--- WORK ITEM ---
Below are some records. Print exactly the lines between the one holding "the absence of a value with" and the one holding "values, cast in", inclusive, and nothing else.

--- START ---

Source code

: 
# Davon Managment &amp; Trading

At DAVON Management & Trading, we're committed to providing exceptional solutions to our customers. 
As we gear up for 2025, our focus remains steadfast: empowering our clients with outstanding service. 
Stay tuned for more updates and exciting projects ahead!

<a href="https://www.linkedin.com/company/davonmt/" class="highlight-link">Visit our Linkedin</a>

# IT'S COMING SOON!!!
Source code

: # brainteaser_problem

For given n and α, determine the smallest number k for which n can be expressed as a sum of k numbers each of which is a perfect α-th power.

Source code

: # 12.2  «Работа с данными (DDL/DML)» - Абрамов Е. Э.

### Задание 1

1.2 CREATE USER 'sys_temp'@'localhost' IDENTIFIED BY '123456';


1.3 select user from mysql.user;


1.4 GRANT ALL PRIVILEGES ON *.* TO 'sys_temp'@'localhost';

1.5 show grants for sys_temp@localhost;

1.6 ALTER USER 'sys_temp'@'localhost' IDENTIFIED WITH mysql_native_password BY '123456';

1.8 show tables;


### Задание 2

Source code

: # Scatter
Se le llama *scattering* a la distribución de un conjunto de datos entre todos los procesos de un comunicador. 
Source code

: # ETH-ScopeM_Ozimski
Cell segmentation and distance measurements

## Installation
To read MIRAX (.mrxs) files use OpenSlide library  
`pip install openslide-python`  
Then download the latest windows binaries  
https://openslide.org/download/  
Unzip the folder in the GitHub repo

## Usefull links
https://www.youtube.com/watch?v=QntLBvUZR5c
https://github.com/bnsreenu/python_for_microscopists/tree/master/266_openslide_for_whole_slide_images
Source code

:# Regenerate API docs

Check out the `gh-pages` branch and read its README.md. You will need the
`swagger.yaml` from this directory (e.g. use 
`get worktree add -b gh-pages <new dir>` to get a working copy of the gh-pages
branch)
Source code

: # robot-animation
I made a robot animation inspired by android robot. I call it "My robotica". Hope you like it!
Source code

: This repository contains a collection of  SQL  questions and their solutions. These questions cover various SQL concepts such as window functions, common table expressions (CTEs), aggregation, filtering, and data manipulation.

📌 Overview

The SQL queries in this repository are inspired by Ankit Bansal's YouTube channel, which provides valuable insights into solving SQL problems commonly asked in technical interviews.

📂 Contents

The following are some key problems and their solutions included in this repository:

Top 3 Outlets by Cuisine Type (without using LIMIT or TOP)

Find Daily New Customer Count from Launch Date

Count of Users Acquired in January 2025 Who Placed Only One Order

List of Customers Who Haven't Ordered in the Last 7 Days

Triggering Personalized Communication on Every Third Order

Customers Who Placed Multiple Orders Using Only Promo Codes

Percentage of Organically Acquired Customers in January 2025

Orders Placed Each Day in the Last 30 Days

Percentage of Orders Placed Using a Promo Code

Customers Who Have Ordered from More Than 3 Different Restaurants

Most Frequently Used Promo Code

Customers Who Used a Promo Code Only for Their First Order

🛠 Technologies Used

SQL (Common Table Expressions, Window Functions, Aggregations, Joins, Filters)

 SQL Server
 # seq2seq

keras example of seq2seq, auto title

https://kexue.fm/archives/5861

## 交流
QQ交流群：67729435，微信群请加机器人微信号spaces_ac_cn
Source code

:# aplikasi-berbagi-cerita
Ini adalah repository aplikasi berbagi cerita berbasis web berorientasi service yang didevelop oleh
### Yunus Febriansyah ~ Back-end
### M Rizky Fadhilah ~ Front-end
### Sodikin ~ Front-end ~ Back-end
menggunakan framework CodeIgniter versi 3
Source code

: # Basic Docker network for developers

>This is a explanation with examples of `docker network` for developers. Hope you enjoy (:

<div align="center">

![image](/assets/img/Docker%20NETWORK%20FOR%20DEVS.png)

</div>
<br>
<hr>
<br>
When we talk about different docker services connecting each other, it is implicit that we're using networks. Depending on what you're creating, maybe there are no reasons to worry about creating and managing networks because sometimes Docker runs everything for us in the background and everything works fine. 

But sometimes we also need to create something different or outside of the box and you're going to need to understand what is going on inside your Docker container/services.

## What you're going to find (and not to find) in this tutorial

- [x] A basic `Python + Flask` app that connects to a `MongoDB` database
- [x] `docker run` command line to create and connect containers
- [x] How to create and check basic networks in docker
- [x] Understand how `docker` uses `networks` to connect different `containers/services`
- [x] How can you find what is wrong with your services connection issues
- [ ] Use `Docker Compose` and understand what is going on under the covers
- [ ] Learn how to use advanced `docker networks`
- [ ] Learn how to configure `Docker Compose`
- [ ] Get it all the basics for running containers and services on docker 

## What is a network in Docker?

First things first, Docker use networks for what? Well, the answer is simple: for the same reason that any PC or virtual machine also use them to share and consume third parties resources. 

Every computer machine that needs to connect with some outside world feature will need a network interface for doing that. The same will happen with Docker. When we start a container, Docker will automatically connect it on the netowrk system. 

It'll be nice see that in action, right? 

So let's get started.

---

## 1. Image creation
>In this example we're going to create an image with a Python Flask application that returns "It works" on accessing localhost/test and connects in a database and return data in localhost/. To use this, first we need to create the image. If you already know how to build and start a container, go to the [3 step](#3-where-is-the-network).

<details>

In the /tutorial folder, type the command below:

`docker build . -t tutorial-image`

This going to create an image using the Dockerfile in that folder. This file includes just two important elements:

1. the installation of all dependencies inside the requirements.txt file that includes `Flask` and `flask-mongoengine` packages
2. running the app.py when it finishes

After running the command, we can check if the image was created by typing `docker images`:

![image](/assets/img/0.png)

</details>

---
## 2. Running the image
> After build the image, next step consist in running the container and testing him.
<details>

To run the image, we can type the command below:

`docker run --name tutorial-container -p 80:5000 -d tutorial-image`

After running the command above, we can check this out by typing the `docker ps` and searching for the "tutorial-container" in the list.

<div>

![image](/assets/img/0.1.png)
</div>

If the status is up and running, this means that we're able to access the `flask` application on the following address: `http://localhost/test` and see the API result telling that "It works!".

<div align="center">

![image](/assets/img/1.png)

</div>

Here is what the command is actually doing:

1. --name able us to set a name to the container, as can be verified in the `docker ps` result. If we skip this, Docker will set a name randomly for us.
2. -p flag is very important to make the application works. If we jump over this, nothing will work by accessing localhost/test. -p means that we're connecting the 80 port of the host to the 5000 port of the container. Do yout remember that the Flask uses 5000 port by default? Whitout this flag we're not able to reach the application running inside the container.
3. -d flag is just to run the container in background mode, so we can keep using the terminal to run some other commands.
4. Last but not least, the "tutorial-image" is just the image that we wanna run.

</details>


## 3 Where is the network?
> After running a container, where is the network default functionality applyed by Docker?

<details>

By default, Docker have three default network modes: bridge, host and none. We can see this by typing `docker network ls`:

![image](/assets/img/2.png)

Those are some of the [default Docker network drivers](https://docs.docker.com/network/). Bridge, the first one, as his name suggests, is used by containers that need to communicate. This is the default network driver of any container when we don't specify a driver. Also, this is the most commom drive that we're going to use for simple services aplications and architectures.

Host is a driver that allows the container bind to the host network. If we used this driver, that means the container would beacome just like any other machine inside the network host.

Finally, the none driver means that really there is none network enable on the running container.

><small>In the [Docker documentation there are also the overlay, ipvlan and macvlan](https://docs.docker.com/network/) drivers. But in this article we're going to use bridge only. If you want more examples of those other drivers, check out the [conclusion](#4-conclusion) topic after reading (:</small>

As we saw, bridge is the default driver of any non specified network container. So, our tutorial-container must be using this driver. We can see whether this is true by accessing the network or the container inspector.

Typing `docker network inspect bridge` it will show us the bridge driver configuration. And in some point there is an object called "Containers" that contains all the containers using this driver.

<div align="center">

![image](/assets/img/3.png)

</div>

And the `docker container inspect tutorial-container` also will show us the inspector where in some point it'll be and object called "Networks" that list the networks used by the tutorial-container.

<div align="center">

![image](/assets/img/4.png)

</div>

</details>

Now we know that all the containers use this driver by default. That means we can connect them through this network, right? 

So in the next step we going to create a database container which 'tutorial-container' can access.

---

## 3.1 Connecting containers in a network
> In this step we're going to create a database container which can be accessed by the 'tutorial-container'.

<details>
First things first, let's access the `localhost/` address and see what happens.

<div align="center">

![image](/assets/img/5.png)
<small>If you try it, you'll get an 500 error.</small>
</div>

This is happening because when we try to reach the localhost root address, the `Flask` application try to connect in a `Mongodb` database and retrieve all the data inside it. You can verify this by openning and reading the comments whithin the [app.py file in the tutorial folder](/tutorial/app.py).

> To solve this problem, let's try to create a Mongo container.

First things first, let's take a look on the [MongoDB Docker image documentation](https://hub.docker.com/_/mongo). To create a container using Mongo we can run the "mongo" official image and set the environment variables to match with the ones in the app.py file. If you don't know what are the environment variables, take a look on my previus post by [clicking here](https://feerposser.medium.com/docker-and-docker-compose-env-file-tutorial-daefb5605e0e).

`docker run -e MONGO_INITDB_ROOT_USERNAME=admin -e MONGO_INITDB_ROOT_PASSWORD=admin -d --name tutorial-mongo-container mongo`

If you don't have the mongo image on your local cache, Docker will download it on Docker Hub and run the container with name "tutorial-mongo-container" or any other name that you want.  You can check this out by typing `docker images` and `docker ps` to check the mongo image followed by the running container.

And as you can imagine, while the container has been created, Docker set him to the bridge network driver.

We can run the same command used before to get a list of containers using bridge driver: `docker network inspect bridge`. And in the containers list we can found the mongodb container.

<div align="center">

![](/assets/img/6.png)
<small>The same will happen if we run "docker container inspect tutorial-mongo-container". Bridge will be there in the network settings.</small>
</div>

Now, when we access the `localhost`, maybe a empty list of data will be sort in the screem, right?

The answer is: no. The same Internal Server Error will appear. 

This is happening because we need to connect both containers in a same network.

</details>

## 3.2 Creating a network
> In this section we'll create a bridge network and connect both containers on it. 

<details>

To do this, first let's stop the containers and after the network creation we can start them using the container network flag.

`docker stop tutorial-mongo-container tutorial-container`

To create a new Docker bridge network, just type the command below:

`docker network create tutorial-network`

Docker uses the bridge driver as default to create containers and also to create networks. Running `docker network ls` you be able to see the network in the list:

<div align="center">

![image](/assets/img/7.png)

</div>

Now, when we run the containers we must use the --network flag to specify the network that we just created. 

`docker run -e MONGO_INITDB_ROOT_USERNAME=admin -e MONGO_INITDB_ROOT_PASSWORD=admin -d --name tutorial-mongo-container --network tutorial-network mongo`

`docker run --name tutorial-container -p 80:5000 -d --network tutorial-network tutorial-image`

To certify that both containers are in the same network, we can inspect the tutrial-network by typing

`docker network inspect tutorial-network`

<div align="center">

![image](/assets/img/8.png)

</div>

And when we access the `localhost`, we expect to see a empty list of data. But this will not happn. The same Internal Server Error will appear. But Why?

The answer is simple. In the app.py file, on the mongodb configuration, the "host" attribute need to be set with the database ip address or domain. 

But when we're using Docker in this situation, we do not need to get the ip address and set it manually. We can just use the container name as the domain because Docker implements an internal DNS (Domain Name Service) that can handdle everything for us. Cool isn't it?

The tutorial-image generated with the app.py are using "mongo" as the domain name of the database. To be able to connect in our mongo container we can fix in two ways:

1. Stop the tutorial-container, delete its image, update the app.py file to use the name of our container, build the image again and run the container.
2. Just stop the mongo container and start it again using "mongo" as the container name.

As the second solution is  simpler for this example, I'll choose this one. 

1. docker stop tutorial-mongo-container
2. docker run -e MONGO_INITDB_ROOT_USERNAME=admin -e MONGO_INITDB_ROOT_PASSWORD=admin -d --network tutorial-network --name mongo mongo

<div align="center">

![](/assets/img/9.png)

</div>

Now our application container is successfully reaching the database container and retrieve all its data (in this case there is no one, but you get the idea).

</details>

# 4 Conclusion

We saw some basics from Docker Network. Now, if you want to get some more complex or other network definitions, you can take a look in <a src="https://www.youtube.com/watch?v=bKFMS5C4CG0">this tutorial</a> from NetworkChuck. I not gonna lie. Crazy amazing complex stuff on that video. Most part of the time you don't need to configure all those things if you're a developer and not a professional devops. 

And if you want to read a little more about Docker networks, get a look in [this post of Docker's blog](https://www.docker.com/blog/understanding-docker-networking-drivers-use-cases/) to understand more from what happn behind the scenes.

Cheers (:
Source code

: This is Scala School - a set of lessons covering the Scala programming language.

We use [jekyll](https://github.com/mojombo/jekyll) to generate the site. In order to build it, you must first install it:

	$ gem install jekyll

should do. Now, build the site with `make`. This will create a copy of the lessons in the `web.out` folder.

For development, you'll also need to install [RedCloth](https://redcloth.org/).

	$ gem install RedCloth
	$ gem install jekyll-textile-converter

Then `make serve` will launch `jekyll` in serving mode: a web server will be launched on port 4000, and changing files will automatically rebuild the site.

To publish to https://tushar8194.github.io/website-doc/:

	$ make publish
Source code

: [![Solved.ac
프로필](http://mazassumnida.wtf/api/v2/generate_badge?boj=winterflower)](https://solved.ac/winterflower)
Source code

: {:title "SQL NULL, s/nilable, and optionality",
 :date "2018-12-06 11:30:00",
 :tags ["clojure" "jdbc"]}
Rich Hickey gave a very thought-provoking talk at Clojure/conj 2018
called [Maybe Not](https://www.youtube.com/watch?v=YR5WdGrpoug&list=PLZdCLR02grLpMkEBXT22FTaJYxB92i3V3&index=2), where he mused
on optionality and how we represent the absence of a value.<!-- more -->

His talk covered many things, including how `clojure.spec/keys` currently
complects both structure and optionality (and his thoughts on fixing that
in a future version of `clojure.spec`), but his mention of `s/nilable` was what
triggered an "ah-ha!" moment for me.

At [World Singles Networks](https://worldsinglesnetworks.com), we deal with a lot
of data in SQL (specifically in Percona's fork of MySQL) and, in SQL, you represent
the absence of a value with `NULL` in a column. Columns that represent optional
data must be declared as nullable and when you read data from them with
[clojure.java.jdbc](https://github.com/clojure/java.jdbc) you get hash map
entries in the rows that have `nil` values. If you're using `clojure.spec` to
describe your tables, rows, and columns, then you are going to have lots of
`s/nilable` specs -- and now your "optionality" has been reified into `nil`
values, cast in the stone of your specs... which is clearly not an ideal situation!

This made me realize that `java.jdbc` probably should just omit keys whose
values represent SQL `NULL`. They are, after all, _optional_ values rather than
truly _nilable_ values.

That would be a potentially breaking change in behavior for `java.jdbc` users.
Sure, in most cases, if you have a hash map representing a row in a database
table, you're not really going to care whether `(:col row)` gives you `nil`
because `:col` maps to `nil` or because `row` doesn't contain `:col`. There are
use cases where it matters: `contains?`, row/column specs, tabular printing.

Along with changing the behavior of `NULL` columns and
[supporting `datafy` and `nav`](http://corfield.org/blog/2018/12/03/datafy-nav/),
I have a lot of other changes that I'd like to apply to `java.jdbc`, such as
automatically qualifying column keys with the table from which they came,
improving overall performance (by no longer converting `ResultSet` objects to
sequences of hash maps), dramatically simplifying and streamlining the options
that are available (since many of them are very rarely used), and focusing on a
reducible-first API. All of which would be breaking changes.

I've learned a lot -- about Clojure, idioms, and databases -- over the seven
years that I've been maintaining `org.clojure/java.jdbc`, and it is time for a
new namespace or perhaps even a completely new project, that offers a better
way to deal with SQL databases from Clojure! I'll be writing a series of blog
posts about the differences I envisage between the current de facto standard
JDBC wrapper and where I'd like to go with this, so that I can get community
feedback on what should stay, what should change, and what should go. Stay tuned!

--- END ---

--- RESULT OF THE TASK ---
the absence of a value with `NULL` in a column. Columns that represent optional
data must be declared as nullable and when you read data from them with
[clojure.java.jdbc](https://github.com/clojure/java.jdbc) you get hash map
entries in the rows that have `nil` values. If you're using `clojure.spec` to
describe your tables, rows, and columns, then you are going to have lots of
`s/nilable` specs -- and now your "optionality" has been reified into `nil`
values, cast in the stone of your specs... which is clearly not an ideal situation!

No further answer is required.